Excerpt to read:
-----
Skip to content

feat(kilo-chat): attachments backend (R2 + presigned URLs + plugin)#3304

Draft
iscekic wants to merge 47 commits into
mainfrom
worktree-attachments-backend
Draft

feat(kilo-chat): attachments backend (R2 + presigned URLs + plugin)#3304
iscekic wants to merge 47 commits into
mainfrom
worktree-attachments-backend

Conversation

@iscekic
Copy link
Copy Markdown
Contributor

@iscekic iscekic commented May 18, 2026

Summary

Adds user/bot attachments to kilo-chat conversations. Bytes live in Cloudflare R2; upload via presigned PUT, download via presigned GET; metadata in ConversationDO SQLite.

Implemented per plan docs/superpowers/plans/2026-05-18-attachments-backend.md (26 tasks, 9 phases).

Architecture

  • Worker mints short-lived S3-style presigned URLs via aws4fetch for direct client/plugin ↔ R2 transfer.
  • ConversationDO owns the attachment row lifecycle: pendinglinked, sync-delete on message edit/delete and conversation destroy, 24h orphan-sweep alarm.
  • Plugin uploads/downloads through identical routes via the controller relay.
  • Bot status carries a new optional capabilities: Capability[] field so clients can gate the attachment picker.
-----
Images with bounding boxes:
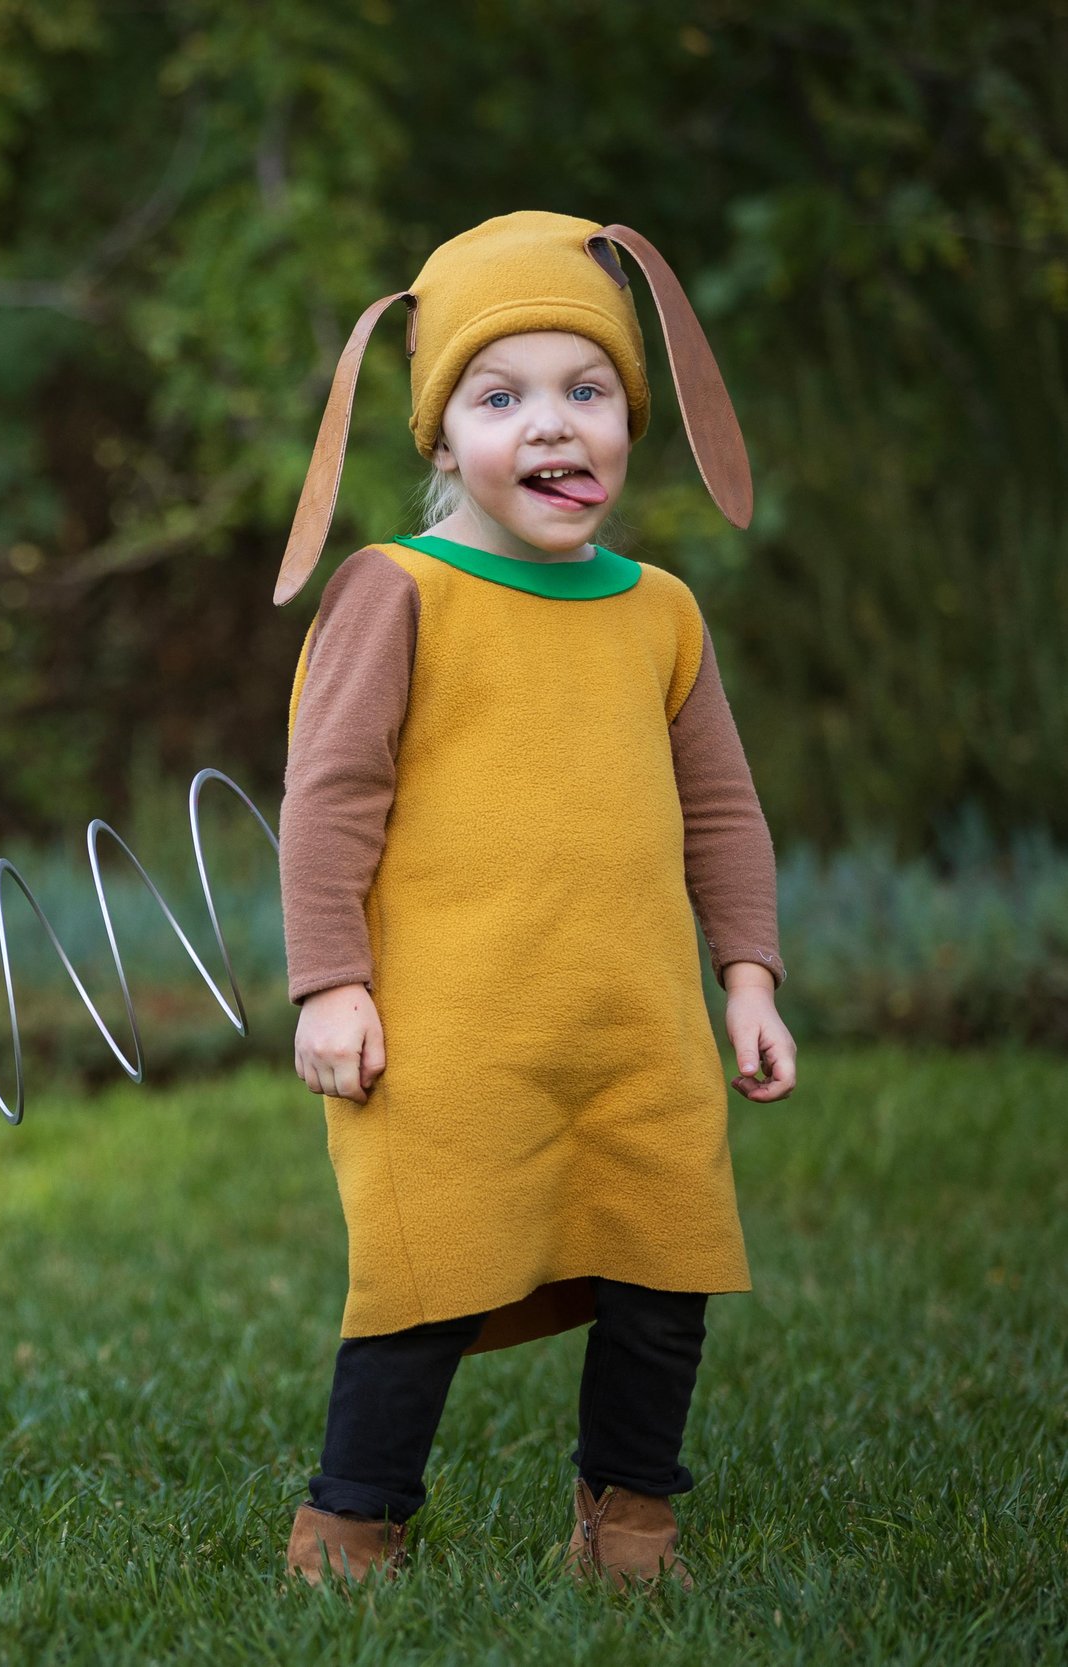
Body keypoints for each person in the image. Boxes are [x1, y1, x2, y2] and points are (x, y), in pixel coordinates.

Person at [271, 212, 798, 1587]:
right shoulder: (401, 592)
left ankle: (629, 1529)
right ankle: (354, 1525)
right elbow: (329, 799)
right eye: (501, 400)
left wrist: (746, 974)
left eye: (589, 392)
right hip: (453, 1036)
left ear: (635, 417)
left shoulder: (659, 612)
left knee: (663, 1275)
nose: (553, 428)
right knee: (424, 1280)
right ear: (443, 442)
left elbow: (722, 810)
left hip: (632, 1030)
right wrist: (331, 983)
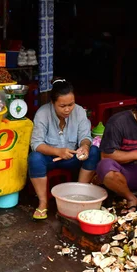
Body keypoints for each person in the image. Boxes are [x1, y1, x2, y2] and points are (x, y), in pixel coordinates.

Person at [28, 79, 101, 220]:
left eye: (71, 104)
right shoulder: (42, 114)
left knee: (93, 152)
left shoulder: (79, 111)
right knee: (34, 158)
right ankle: (43, 203)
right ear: (53, 103)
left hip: (72, 157)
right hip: (50, 158)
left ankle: (80, 194)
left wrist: (84, 146)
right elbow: (36, 144)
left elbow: (85, 137)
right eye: (62, 106)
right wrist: (57, 151)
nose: (67, 109)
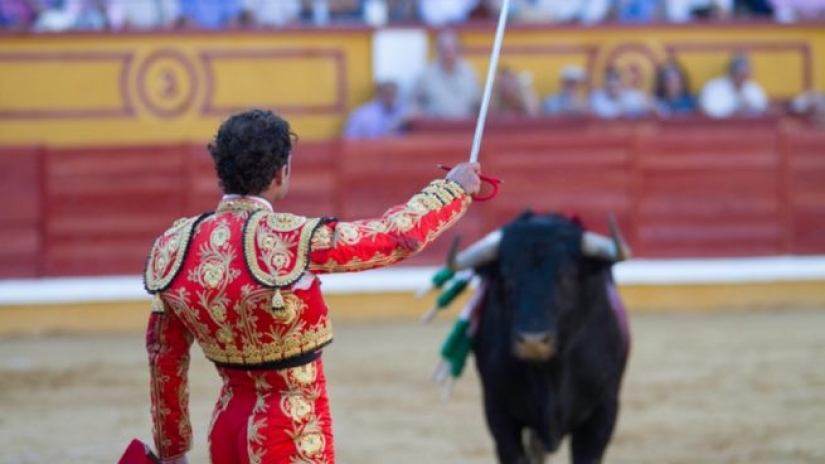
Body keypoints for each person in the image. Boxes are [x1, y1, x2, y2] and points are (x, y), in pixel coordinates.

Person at [142, 108, 481, 464]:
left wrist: (172, 450)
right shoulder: (292, 238)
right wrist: (451, 191)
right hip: (291, 430)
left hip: (226, 430)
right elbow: (393, 237)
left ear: (220, 170)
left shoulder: (175, 245)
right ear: (280, 172)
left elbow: (163, 355)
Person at [413, 30, 480, 119]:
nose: (447, 54)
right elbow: (414, 103)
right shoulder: (426, 75)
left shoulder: (469, 73)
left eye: (451, 50)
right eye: (443, 50)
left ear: (458, 50)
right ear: (437, 51)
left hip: (465, 128)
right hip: (435, 128)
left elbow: (477, 103)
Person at [699, 54, 768, 118]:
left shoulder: (754, 88)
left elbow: (762, 109)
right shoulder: (713, 88)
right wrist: (736, 110)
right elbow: (708, 111)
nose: (742, 79)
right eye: (740, 75)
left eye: (745, 76)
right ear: (731, 72)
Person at [343, 81, 409, 139]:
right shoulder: (361, 115)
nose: (390, 97)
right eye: (387, 93)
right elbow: (349, 139)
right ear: (378, 94)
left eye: (393, 94)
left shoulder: (403, 112)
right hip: (368, 151)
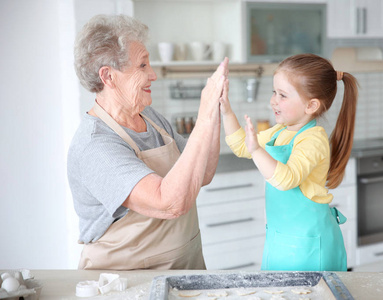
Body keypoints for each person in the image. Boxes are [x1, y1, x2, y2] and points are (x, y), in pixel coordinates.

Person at [68, 14, 228, 270]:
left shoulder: (150, 118)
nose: (153, 75)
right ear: (108, 77)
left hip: (183, 269)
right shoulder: (95, 146)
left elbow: (203, 173)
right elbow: (169, 202)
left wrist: (215, 110)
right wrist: (204, 115)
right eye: (143, 66)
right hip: (128, 282)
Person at [219, 53, 358, 271]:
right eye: (274, 92)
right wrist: (226, 111)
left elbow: (286, 179)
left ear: (311, 105)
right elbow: (239, 146)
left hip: (309, 247)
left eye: (283, 95)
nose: (273, 100)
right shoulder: (280, 132)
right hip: (280, 242)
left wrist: (256, 149)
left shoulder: (312, 139)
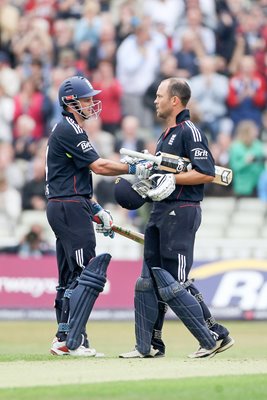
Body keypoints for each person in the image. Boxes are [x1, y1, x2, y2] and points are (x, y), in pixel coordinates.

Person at [119, 78, 234, 359]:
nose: (155, 100)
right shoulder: (165, 134)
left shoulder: (190, 131)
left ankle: (214, 336)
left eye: (159, 96)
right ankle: (149, 345)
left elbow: (206, 171)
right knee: (150, 280)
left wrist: (170, 176)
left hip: (181, 211)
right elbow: (166, 176)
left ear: (175, 100)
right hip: (159, 210)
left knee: (175, 282)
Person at [46, 75, 151, 357]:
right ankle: (70, 340)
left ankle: (66, 337)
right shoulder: (69, 129)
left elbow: (73, 179)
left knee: (70, 277)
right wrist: (133, 170)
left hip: (69, 204)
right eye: (86, 99)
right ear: (70, 103)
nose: (92, 103)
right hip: (68, 207)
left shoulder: (71, 129)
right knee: (85, 274)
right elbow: (99, 166)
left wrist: (95, 209)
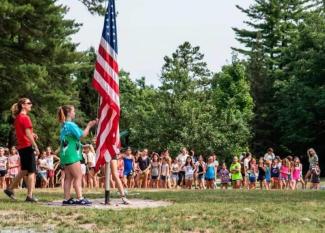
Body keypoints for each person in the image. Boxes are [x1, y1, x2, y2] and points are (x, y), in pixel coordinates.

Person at [57, 105, 97, 205]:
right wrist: (89, 126)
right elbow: (82, 135)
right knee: (78, 176)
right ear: (69, 113)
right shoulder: (71, 125)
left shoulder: (64, 125)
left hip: (66, 154)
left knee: (68, 177)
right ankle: (80, 198)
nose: (75, 113)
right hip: (72, 154)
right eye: (73, 111)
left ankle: (67, 199)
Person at [4, 98, 40, 202]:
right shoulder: (25, 117)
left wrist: (32, 135)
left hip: (22, 147)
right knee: (32, 171)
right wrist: (35, 145)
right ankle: (29, 196)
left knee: (24, 170)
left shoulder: (18, 118)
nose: (31, 105)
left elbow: (24, 133)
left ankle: (9, 188)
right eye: (29, 103)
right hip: (27, 146)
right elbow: (28, 133)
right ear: (23, 105)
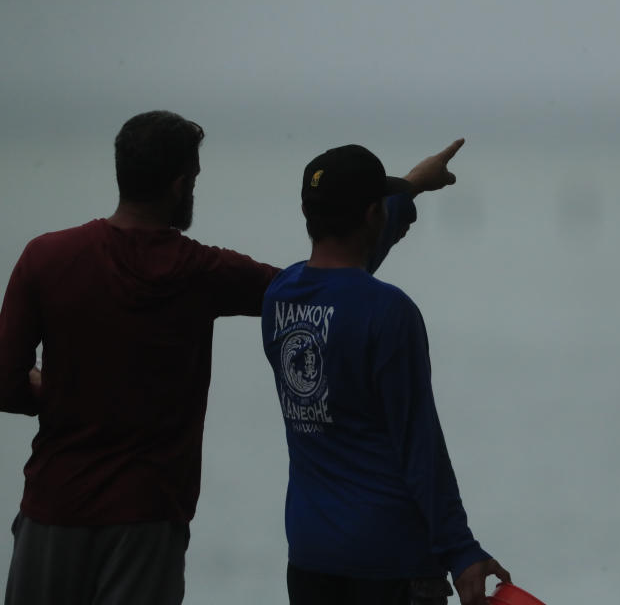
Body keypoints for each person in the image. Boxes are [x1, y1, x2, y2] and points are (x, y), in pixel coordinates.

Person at [0, 110, 464, 605]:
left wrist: (58, 392)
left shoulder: (45, 258)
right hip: (147, 518)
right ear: (181, 185)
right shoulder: (199, 271)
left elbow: (5, 386)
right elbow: (323, 290)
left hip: (53, 508)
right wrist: (406, 189)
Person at [261, 144, 511, 605]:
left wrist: (413, 183)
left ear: (306, 212)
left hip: (311, 557)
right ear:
-----
Exercise: Reproduce the pull request page above word for word, from its first line to its last.

Response area:
Skip to content

feat(kilo-chat): attachments backend (R2 + presigned URLs + plugin)#3304

Draft
iscekic wants to merge 47 commits into
mainfrom
worktree-attachments-backend
Draft

feat(kilo-chat): attachments backend (R2 + presigned URLs + plugin)#3304
iscekic wants to merge 47 commits into
mainfrom
worktree-attachments-backend

Conversation

@iscekic
Copy link
Copy Markdown
Contributor

@iscekic iscekic commented May 18, 2026

Summary

Adds user/bot attachments to kilo-chat conversations. Bytes live in Cloudflare R2; upload via presigned PUT, download via presigned GET; metadata in ConversationDO SQLite.

Implemented per plan docs/superpowers/plans/2026-05-18-attachments-backend.md (26 tasks, 9 phases).

Architecture

  • Worker mints short-lived S3-style presigned URLs via aws4fetch for direct client/plugin ↔ R2 transfer.
  • ConversationDO owns the attachment row lifecycle: pendinglinked, sync-delete on message edit/delete and conversation destroy, 24h orphan-sweep alarm.
  • Plugin uploads/downloads through identical routes via the controller relay.
  • Bot status carries a new optional capabilities: Capability[] field so clients can gate the attachment picker.